I don’t think the root logic it ultimately depends on is obvious: https://github.com/jonschlinkert/is-number/blob/master/index...

And so this is a perfect abstraction to make something non- obvious obvious.

The real question is why this shouldn’t be part of the interpreter?

Yes the dependency on isOdd is needless, but is a red herring.

Most commenters here didn’t look deep enough, sadly.

    function isOdd(value) {
      const n = Math.abs(value);
      if (!isNumber(n)) {
        throw new TypeError('expected a number');
      }
      if (!Number.isInteger(n)) {
        throw new Error('expected an integer');
      }
      if (!Number.isSafeInteger(n)) {
        throw new Error('value exceeds maximum safe integer');
      }
      return (n % 2) === 1;
    }


    function isNumber(num) {
      if (typeof num === 'number') {
        return num - num === 0;
      }
      if (typeof num === 'string' && num.trim() !== '') {
        return Number.isFinite ? Number.isFinite(+num) : isFinite(+num);
      }
      return false;
    }

Am I missing something here, why is a package even needed needed for this? Can you not evaluate `some_int % 2` in Javascript to check for this directly?

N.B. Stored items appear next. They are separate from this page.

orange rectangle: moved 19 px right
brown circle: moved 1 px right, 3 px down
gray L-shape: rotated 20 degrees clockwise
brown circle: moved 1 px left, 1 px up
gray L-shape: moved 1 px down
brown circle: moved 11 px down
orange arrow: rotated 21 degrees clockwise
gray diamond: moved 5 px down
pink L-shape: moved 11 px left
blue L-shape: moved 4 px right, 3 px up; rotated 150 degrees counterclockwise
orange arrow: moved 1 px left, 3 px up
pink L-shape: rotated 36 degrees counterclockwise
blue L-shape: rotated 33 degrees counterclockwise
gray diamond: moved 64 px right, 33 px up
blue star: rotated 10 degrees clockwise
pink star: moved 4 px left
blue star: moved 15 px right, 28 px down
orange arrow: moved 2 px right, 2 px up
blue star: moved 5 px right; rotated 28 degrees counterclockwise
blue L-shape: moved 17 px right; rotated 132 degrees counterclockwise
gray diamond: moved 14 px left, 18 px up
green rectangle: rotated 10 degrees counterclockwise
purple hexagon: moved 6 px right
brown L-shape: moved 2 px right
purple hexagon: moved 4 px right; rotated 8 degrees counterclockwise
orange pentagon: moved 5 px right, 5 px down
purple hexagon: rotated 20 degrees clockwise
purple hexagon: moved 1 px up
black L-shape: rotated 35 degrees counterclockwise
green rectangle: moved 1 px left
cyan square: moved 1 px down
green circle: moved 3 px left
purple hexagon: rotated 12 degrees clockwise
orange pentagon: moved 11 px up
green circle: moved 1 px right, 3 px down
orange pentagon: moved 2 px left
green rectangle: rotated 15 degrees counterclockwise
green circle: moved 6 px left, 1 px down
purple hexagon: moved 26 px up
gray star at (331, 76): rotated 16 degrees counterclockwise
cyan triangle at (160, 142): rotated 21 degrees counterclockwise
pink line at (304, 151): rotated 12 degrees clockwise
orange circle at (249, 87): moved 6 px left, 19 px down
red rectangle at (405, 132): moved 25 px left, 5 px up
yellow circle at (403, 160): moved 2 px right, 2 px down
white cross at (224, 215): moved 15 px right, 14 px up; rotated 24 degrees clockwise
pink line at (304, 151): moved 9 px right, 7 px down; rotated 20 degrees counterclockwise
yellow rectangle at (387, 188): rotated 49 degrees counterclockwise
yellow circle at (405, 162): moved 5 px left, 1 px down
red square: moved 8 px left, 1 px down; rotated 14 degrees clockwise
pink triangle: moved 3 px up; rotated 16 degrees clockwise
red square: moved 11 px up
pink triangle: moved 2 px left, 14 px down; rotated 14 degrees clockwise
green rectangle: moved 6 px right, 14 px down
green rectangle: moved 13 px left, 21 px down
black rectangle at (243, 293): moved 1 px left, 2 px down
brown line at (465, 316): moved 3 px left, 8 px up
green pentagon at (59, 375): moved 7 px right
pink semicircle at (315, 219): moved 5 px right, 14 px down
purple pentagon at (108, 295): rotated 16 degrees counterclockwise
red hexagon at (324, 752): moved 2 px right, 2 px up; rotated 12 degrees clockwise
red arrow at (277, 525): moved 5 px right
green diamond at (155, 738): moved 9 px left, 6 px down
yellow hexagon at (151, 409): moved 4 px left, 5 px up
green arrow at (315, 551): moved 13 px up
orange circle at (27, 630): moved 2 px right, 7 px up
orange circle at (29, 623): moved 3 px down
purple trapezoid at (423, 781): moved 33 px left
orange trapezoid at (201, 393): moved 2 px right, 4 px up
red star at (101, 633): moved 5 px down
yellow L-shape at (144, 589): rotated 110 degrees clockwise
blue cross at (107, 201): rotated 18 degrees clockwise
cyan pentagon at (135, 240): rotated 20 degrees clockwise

I honestly don't know what's worse; That this package exists, or that the implementation requires a dependency to `is-odd` and just does `return !isOdd(number)`

It's astonishing how many people defend a clear lack of basic math knowledge.

Take a look at the author's github bio, the grift is pretty obvious:

> I've created more than 1,000 open source projects in an effort to reach my goal. Open source software takes a lot of time to create and maintain, and millions of projects now depend on my code.

Is there an easy way to trace the most popular packages that use it?